#### SELECTED EXCERPT
Federal District Judge Reggie Walton, who sentenced Libby to 30 months in jail for perjury, obstruction of justice, and making false statements in the investigation of the outing of Plame, raised concerns about the President's commutation of Libby in a Tuesday filing. He suggested that the commutation cannot be used without Libby first serving time in jail.
"It has been brought to the Court's attention that the United States Probation Office for the District Court of the District of Columbia intends to contact [Scooter Libby] imminently to require him to begin his term of supervised release. Strictly construed, the statute authorizing the imposition of supervised release indicates that such release should occur only after the defendant has already served a term of imprisonment," Walton wrote in the filing, which was posted at the Sentencing Law and Policy Blog on Tuesday.
He added, "[Section 3583, the law in question] does not appear to contemplate a situation in which a defendant may be placed under supervised release without first completing a term of incarceration."
Tony Snow was asked a related question in a Tuesday morning press conference. He said the president was ruling out any jail time for Libby.

[Structured pose output]
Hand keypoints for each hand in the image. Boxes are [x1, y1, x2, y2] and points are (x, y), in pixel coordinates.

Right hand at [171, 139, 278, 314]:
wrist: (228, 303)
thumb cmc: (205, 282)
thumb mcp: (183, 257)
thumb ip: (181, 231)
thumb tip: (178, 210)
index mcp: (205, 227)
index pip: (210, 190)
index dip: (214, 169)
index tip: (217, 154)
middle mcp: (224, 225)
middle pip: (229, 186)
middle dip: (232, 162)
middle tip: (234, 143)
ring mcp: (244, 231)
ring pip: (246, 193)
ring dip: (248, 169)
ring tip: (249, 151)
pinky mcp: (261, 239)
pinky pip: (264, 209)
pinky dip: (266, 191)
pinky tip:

#### ACTION ITEM
Reproduce the excerpt about Judge Walton's filing word for word, in full. This data has nothing to do with the excerpt about Judge Walton's filing.

#### FINISHED TASK
Federal District Judge Reggie Walton, who sentenced Libby to 30 months in jail for perjury, obstruction of justice, and making false statements in the investigation of the outing of Plame, raised concerns about the President's commutation of Libby in a Tuesday filing. He suggested that the commutation cannot be used without Libby first serving time in jail.
"It has been brought to the Court's attention that the United States Probation Office for the District Court of the District of Columbia intends to contact [Scooter Libby] imminently to require him to begin his term of supervised release. Strictly construed, the statute authorizing the imposition of supervised release indicates that such release should occur only after the defendant has already served a term of imprisonment," Walton wrote in the filing, which was posted at the Sentencing Law and Policy Blog on Tuesday.
He added, "[Section 3583, the law in question] does not appear to contemplate a situation in which a defendant may be placed under supervised release without first completing a term of incarceration."
Tony Snow was asked a related question in a Tuesday morning press conference. He said the president was ruling out any jail time for Libby.